Sunday was Mother's Day. I found myself thinking that I probably owe my atheism, at least in part, to my mother and the mistakes she made when I was a child. While she has been a great mother by most counts, she insisted on dragging me to church into my early teens out of an unfortunate conviction that it would be good for me. I certainly did not enjoy this experience, but it sometimes occurs to me that I might still believe in gods if not for having been through it.
To be fair to both my mother and to myself, I suspect that I would be an atheist today regardless of whether she had imposed church upon me. The way my mind works and my love of science from an early age probably would have led me away from superstition regardless of my church experience. Still, I do think it is quite likely that being forced to attend church over my objections helped me to escape religion at an earlier age than I would have otherwise.

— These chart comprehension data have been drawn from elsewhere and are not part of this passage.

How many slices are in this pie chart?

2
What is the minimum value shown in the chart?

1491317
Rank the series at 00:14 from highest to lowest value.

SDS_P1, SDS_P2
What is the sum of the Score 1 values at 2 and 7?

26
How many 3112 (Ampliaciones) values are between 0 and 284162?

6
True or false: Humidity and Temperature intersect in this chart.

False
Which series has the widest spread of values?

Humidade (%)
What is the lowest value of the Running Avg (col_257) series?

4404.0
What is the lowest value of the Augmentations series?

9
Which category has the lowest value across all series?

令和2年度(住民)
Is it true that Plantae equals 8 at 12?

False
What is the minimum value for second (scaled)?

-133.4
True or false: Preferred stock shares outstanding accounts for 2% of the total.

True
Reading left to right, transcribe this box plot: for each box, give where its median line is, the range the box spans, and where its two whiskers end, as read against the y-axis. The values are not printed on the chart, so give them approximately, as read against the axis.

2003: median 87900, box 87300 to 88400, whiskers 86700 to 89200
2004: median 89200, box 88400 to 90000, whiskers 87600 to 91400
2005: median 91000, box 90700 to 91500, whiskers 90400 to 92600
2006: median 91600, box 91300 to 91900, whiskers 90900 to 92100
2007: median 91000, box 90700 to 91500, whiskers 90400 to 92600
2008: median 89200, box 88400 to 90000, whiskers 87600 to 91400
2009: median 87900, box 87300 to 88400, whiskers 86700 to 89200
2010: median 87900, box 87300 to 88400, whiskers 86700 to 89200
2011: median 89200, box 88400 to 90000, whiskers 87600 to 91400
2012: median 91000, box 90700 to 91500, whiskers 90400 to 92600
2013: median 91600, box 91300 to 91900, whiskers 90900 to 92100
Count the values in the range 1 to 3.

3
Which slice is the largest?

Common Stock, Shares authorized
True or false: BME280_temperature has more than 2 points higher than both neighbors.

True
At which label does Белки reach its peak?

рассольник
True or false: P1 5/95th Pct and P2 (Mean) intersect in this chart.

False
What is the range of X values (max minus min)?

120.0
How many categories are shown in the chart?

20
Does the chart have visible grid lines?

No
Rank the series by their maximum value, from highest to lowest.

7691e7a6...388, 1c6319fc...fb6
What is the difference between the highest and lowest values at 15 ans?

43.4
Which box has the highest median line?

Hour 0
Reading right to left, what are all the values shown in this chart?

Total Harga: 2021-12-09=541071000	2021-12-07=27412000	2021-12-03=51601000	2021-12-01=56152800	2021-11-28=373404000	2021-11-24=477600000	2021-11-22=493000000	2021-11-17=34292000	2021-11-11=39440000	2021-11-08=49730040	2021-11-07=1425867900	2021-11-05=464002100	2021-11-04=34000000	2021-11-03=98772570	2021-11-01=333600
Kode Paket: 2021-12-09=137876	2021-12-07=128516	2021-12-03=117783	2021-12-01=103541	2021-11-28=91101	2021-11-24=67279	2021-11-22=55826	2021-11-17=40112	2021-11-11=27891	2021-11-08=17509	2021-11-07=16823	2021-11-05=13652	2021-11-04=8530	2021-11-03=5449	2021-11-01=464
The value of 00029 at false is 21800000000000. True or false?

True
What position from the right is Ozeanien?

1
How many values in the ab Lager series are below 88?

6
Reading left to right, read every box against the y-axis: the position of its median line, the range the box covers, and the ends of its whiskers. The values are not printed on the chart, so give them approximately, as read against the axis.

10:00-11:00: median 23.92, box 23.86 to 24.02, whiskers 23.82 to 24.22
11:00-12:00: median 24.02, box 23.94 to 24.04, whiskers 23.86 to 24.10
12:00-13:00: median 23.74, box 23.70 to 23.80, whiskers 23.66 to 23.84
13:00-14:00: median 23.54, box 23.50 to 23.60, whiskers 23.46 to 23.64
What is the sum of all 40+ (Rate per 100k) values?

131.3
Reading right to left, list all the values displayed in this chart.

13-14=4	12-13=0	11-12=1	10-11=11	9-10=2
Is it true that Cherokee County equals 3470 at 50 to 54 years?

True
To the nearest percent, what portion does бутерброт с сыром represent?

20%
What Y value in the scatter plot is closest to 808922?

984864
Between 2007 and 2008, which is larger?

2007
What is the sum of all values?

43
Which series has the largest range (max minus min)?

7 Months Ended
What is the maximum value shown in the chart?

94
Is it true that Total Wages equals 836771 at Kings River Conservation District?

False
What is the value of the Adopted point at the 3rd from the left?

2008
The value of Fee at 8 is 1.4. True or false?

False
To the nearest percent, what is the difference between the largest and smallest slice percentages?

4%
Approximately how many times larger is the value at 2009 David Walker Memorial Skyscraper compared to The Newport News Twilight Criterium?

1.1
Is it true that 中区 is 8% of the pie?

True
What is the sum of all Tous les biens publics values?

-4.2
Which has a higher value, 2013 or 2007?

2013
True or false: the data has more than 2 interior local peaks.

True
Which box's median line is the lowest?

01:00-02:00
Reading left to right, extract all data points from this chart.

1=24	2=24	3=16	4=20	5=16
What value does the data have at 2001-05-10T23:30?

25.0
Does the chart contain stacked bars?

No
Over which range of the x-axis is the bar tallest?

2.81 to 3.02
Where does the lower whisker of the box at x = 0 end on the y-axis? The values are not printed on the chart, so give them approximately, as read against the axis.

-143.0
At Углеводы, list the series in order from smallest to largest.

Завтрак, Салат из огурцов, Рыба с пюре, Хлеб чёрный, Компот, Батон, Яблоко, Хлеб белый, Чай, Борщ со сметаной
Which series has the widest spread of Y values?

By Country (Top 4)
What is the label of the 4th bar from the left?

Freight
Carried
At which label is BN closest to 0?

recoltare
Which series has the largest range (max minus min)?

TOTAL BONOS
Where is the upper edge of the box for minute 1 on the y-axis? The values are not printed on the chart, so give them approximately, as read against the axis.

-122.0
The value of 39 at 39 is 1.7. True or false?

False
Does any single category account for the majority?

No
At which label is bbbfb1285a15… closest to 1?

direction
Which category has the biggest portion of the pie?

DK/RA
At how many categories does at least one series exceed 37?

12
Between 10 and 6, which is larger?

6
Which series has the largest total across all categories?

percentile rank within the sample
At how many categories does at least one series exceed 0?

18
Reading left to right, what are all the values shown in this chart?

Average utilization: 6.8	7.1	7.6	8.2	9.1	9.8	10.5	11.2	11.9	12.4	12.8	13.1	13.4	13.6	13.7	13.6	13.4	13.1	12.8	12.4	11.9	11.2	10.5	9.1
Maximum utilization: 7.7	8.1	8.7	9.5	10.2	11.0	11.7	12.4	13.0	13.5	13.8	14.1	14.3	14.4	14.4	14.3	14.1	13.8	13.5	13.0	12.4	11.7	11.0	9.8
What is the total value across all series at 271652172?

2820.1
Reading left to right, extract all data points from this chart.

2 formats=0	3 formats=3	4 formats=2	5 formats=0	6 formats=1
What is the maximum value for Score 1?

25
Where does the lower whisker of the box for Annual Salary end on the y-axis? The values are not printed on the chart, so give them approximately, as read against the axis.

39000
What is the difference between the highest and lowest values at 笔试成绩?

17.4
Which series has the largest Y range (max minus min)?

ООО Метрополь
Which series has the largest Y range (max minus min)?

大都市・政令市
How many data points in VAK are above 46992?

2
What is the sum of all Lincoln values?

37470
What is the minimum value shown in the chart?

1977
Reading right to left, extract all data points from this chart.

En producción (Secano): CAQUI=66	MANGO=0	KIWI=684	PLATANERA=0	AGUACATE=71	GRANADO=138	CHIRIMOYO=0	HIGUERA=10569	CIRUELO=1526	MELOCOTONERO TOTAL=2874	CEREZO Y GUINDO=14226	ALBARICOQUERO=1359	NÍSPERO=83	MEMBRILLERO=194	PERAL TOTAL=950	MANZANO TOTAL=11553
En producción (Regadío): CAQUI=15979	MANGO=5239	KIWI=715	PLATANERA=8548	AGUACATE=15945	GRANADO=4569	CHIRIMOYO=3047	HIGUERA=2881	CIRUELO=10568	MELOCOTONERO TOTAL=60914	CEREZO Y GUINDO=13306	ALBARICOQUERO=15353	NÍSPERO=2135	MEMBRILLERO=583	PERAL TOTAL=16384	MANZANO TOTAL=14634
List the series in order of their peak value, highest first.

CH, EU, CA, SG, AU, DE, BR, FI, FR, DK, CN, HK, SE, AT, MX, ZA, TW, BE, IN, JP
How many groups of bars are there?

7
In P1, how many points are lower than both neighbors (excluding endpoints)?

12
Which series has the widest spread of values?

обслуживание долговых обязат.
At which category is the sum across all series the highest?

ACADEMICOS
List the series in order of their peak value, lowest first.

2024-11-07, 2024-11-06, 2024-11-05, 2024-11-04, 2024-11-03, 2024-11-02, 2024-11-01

Sitting in church and observing my surroundings amplified the hypocrisy of it all. I remember thinking things like, "That woman seems so pious, but I'm pretty sure she's the one who's been having an affair." But most of all, I remember how nonsensical my mother's emotional reasoning seemed when I begged to be exempt from church. No matter what I said, the response would be the same: "But its good for you!" She never bothered to explain how doing something I hated and that did not benefit anyone else could possibly be good for me.
I've never been much for regret. It isn't that I don't have my share of regrets, but I suppose I've always understood that dwelling on them merely wastes what time I have left. We are all shaped by our experiences, and I wouldn't be who I am today without going through much of what I went through.